§ TASK: Return the run of lines below that opens with the line containing "2. Hepatic Dysfunction" and closes with the line containing "V. Cardiovascular Effects", keeping each one exact.

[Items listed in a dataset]
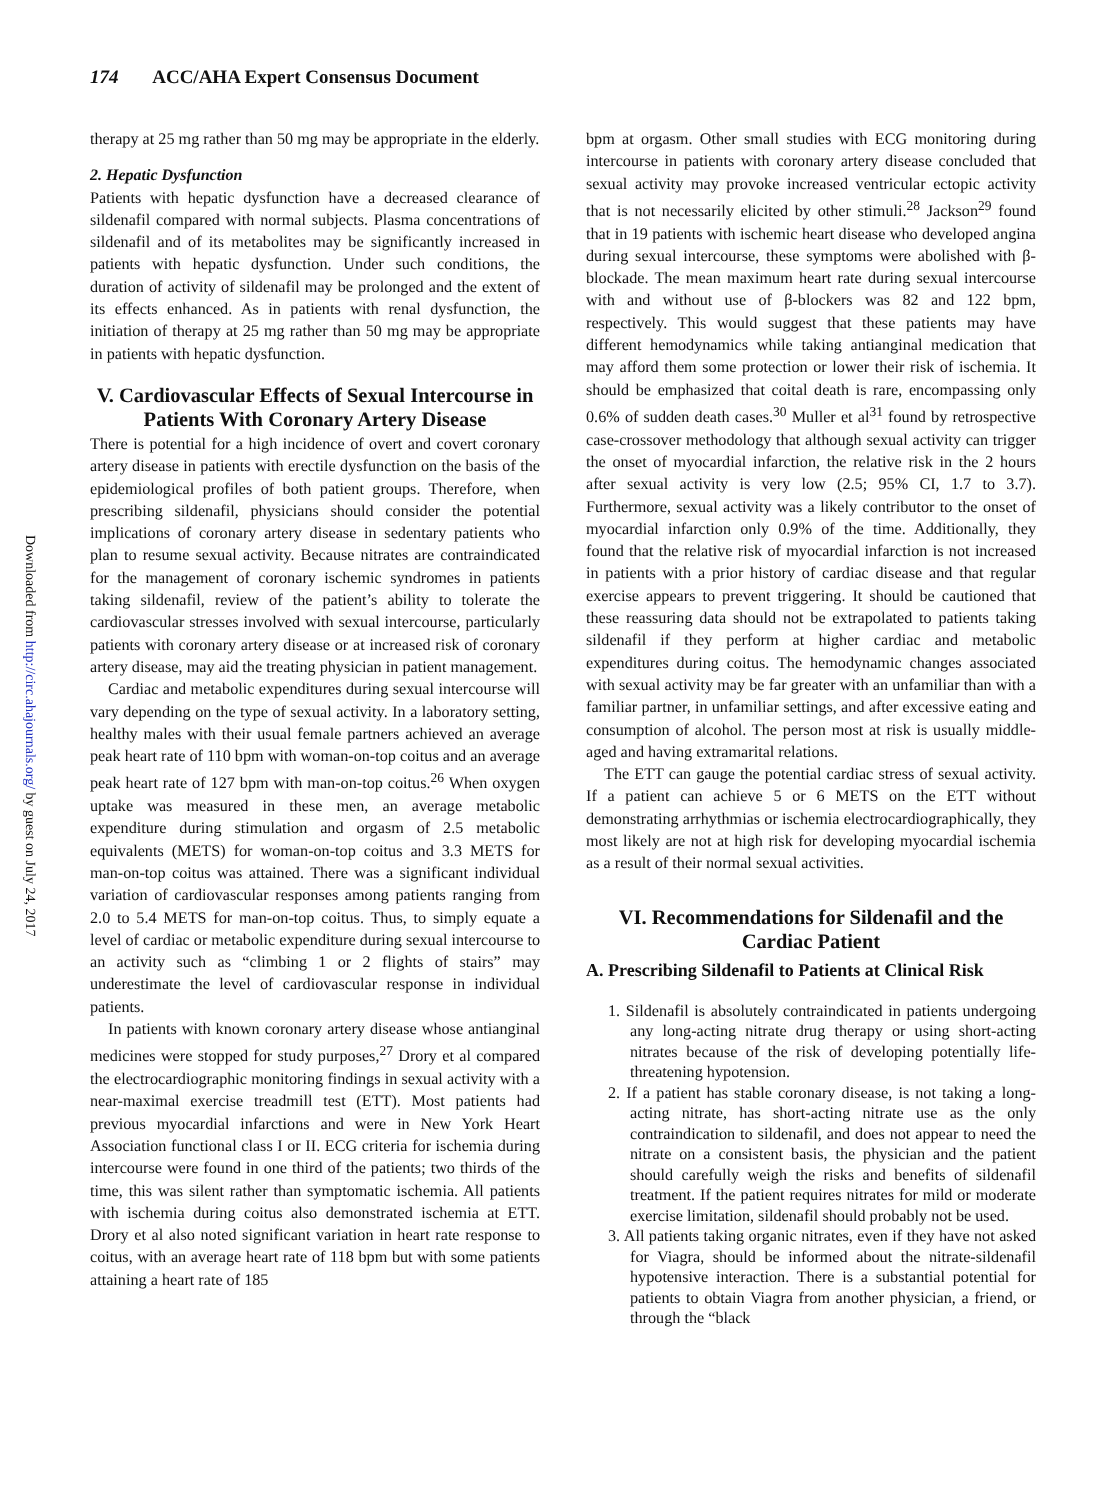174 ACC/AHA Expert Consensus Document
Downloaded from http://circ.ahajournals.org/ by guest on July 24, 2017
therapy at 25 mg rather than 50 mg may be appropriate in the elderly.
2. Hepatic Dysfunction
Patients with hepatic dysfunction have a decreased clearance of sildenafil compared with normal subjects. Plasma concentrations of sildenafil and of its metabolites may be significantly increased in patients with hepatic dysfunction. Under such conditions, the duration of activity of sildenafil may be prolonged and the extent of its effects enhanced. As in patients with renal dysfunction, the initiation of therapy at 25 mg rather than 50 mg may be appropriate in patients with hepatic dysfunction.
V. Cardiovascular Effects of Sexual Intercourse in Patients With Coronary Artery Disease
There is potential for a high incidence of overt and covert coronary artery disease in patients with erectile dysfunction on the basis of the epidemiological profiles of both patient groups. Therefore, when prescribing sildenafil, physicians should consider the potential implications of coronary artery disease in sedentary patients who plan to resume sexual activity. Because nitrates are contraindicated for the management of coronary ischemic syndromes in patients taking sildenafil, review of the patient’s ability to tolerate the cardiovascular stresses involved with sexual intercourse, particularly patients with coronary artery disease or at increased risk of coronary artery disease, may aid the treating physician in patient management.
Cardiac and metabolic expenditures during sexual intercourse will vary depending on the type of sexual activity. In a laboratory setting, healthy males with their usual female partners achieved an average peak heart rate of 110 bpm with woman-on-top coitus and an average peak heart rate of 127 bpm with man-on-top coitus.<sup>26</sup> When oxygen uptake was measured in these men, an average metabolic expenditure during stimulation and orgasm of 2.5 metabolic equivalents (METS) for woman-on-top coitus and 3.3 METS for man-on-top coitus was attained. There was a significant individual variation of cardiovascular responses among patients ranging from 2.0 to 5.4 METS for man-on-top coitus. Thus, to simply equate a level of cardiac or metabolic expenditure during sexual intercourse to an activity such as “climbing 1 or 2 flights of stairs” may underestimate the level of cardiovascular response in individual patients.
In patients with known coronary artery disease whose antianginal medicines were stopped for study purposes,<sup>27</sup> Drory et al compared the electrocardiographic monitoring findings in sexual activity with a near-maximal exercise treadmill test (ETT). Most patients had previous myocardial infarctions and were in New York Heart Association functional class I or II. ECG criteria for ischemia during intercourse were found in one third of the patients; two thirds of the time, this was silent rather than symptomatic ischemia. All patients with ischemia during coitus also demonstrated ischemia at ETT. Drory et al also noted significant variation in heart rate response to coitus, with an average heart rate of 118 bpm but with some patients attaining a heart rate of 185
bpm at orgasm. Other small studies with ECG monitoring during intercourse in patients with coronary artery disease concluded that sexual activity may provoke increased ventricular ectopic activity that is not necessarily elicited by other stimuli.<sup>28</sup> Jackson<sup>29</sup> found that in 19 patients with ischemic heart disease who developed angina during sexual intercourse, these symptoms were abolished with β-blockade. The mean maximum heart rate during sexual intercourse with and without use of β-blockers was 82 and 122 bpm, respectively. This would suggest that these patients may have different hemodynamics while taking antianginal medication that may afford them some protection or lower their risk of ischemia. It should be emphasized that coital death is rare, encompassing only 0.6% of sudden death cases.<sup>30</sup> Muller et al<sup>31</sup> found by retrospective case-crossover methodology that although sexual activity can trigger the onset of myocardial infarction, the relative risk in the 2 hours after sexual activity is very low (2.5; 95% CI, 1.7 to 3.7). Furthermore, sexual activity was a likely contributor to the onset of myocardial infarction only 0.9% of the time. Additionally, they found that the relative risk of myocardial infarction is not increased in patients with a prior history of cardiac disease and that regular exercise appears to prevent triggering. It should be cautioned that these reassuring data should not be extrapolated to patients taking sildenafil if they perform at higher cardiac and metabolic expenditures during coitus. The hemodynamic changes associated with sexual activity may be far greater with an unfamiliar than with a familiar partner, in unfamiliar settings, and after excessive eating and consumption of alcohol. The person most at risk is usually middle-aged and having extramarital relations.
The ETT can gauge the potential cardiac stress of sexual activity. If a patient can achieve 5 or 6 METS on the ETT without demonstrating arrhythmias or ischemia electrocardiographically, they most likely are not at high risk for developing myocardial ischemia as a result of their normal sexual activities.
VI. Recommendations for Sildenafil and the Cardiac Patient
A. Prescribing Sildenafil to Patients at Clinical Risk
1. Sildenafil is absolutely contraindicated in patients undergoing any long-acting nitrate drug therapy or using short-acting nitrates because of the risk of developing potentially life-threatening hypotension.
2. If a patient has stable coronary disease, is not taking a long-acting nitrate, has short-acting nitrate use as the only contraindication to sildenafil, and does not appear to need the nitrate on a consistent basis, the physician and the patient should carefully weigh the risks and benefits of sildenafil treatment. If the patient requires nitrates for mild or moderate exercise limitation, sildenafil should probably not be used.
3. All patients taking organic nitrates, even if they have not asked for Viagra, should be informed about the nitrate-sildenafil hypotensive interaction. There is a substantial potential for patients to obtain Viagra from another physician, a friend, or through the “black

§ YOUR RESPONSE:
2. Hepatic Dysfunction
Patients with hepatic dysfunction have a decreased clearance of sildenafil compared with normal subjects. Plasma concentrations of sildenafil and of its metabolites may be significantly increased in patients with hepatic dysfunction. Under such conditions, the duration of activity of sildenafil may be prolonged and the extent of its effects enhanced. As in patients with renal dysfunction, the initiation of therapy at 25 mg rather than 50 mg may be appropriate in patients with hepatic dysfunction.
V. Cardiovascular Effects of Sexual Intercourse in Patients With Coronary Artery Disease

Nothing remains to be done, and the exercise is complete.